One hundred thousand tonnes—the amount of e-waste New Zealand generates annually. One hundred thousand tonnes is the equivalent of twenty kilograms of e-waste created by each citizen and it is projected to reach nearly thirty kilograms by 2030. As per the International Telecommunication Union, NZ sits among the highest per capita producers of e-waste and has one of the lowest recycling rates. This staggering statistic underscores the massive problem of our throwaway culture, driven by increasingly costly repairs and outright unrepairable devices. The right to repair is a crucial step we can take toward addressing NZ's e-waste crisis. It is a step that empowers consumers to have their say in keeping their devices going longer, reducing their waste, and pushing back against those companies that make repair so challenging.
The Right to Repair
Simply put, the right to repair is the concept that you - the owner of a piece of equipment, be it a smartphone or a tractor, should have the legal right to upgrade, modify, or repair it yourself or through a third-party repair shop, without intervention or consequence from the manufacturer. The right to repair intends to ensure that the manufacturer makes the parts and information on how to service a device available, enabling consumers to repair the product themselves.
However, this does not mean manufacturers are liable for consumer modifications or poorly done repairs. It's not about compromising safety or legal standards, either. It ensures that if a company wants to reject a warranty claim on the basis that you opened the device to repair it and may have caused the damage yourself, the onus is on the company to prove that your repair caused the issue.
Situation in Aotearoa-New Zealand
As of publication, New Zealand desperately lacks any right to repair adequately entrenched in law. What New Zealand does have is the Consumer Guarantees Act 1993, which entrenches numerous rights a consumer has when purchasing a product in New Zealand. While the Consumer Guarantees Act is better than nothing, it has a gaping loophole that allows manufacturers to opt out of offering spare parts to consumers.

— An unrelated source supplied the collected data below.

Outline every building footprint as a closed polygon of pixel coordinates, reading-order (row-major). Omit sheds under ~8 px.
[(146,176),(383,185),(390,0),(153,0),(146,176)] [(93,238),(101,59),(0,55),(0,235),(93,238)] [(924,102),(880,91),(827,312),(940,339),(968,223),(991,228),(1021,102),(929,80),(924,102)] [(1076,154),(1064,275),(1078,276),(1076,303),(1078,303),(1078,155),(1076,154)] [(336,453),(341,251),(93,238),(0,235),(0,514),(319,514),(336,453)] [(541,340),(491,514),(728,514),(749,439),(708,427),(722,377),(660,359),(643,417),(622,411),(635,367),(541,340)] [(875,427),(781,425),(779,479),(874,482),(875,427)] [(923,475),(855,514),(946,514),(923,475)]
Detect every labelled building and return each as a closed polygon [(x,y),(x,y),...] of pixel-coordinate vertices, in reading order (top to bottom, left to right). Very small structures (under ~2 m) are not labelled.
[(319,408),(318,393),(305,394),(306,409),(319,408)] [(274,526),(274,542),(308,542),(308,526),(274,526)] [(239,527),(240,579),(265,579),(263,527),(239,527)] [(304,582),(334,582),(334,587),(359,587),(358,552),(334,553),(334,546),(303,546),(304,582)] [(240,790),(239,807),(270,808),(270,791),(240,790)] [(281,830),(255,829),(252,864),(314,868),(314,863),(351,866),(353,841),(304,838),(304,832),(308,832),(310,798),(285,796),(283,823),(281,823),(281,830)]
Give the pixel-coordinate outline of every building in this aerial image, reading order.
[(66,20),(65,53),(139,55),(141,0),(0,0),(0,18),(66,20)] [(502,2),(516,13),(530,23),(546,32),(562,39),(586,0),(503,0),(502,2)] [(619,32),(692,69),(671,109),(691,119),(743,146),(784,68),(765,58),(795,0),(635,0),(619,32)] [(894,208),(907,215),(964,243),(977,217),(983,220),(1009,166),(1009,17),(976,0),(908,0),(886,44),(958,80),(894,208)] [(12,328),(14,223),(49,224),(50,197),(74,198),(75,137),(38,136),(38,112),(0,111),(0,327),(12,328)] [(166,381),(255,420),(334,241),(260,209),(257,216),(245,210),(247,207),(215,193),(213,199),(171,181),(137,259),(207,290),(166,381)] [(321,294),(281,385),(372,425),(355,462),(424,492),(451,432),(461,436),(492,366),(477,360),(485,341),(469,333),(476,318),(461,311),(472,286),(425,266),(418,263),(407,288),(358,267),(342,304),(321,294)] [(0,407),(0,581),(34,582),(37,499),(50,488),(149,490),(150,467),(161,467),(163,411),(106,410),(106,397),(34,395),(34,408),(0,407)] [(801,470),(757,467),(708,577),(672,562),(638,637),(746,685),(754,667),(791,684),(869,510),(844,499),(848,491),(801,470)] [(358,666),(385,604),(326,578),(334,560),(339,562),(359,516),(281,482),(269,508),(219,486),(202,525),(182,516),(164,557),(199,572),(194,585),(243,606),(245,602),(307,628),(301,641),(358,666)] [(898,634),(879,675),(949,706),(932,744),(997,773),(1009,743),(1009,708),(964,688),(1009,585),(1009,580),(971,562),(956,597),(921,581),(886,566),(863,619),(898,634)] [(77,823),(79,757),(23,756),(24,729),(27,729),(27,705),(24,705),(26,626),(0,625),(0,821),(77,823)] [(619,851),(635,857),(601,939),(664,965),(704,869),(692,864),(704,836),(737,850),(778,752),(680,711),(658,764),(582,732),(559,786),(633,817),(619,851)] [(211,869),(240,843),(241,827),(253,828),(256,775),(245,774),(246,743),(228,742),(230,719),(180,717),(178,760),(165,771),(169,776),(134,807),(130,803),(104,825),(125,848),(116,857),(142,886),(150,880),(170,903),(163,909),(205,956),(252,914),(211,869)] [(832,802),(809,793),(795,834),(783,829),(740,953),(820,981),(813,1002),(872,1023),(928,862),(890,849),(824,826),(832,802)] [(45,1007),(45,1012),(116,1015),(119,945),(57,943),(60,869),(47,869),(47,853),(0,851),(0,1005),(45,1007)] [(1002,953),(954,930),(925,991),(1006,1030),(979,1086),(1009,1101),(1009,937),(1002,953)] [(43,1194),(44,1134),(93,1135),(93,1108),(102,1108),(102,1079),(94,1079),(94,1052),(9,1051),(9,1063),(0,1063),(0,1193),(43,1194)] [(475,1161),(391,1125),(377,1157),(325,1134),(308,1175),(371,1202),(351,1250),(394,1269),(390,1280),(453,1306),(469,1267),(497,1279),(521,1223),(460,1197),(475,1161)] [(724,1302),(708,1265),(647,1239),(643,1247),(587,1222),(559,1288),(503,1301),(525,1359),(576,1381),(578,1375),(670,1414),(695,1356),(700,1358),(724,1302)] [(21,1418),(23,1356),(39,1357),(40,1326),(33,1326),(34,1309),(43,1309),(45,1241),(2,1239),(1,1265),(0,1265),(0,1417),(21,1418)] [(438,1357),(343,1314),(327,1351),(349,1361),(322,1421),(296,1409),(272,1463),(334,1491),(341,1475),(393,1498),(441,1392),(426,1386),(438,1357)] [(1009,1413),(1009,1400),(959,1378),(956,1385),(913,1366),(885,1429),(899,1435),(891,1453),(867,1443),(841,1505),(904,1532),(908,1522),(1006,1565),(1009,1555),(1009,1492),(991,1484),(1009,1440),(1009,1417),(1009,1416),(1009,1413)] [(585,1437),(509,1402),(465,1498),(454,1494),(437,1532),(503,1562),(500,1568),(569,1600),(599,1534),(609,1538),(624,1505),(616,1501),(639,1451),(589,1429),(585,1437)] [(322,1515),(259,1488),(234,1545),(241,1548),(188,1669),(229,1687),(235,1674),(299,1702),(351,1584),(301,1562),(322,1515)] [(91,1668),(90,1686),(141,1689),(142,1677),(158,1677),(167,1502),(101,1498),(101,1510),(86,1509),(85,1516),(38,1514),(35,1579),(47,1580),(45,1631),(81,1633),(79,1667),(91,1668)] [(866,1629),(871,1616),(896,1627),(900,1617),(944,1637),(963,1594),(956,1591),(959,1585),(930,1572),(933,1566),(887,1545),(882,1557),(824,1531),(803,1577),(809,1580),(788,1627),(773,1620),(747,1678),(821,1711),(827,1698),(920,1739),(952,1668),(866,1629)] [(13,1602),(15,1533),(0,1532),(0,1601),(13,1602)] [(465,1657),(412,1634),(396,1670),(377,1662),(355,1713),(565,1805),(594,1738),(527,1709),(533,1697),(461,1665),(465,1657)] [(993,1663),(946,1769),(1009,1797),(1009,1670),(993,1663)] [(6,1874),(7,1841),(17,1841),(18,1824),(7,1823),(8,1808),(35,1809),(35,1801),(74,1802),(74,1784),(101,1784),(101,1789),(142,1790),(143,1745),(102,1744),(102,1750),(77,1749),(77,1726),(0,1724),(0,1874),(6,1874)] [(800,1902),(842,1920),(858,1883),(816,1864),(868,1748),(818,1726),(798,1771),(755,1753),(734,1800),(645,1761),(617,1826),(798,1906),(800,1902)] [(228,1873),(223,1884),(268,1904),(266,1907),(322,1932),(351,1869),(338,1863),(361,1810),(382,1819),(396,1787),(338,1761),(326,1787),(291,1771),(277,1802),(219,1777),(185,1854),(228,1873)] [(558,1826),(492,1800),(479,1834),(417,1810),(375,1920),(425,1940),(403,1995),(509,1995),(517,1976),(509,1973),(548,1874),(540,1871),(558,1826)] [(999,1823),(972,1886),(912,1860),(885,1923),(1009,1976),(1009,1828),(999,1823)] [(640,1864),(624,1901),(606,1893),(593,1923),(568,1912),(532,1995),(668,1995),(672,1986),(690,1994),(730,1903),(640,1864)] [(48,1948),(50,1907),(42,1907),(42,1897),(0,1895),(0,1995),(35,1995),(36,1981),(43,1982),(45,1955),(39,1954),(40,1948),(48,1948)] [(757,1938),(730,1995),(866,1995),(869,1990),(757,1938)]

But there is hope in the growing support for the right to repair. At the end of August, Consumer NZ delivered a petition to parliament with over 21,000 signatories backing the introduction of repairability labels on household appliances and electronic devices. These labels would aid consumers in making an informed choice to purchase more repairable products.
Another hopeful outlook for the right to repair is "The Consumer Guarantees (Right to Repair) Amendment Bill," introduced in April 2024 by Green Party Co-Leader Marama Davidson on behalf of the Green Party. If passed, this bill would "empower consumers with more of a right to repair their products, minimising waste, and reducing costs," and it "would require manufacturers to produce repair parts and provide resources to allow consumers to extend the life cycle of the products they use."
E-Waste and the Environment
While they're not entirely on the same level as big oil, the resource-heavy nature of electronic production puts the tech sector on the higher end in contributing to climate change. But it's not just climate change; it's the growing amount of e-waste that contributes not only to rising emissions but causes massive local environmental issues.
These local ecological issues stem from the toxic nature of e-waste and its often poor management. In New Zealand, as of 2017, not only is e-waste the fastest-growing poisonous waste stream, but virtually nothing has been done to combat it. Right to repair legislation is a considerable step New Zealand can take toward addressing the environmental concerns of e-waste. Entrenching the right to repair into law would encourage the creation of better-built and more repairable products.
Products consumers would be able to repair, increasing their usable life and drastically reducing the quantity of electronics becoming e-waste as soon as they are deemed unrepairable.
Complicity of Manufacturers
Over time, electronics like smartphones, laptops, cars, and even tractors have become increasingly challenging to repair. This is a vast difference from older versions of that equipment, which owners could fix themselves with the proper knowledge or willingness to learn.
This shift in repairability is driven partly by planned obsolescence, a strategy in which a business intentionally designs products to be less durable or more complicated to repair. This strategy encourages consumers to buy new ones instead of overpaying for costly repairs—if they even can be repaired.
Manufacturers will argue that certain design choices are necessary to improve performance or reduce size in some product segments, such as laptops and smartphones. However, these 'advancements' tend to come at the cost of the device's repairability.
Beyond the Right to Repair
The right to repair is more than just a consumer right; it's essential to building a sustainable future. As e-waste piles up, the power to reduce, reuse, and repair becomes a necessity. Entrenching the right to repair into law would empower consumers to join the broader movement to combat the casual throwaway culture threatening our environment.
As Pete Seeger once said, "If it can't be reduced, reused, repaired, rebuilt, refurbished, refinished, resold, recycled or composted, then it should be restricted, redesigned, or removed from production."
We must strive to create a world where repair is the norm, not the exception.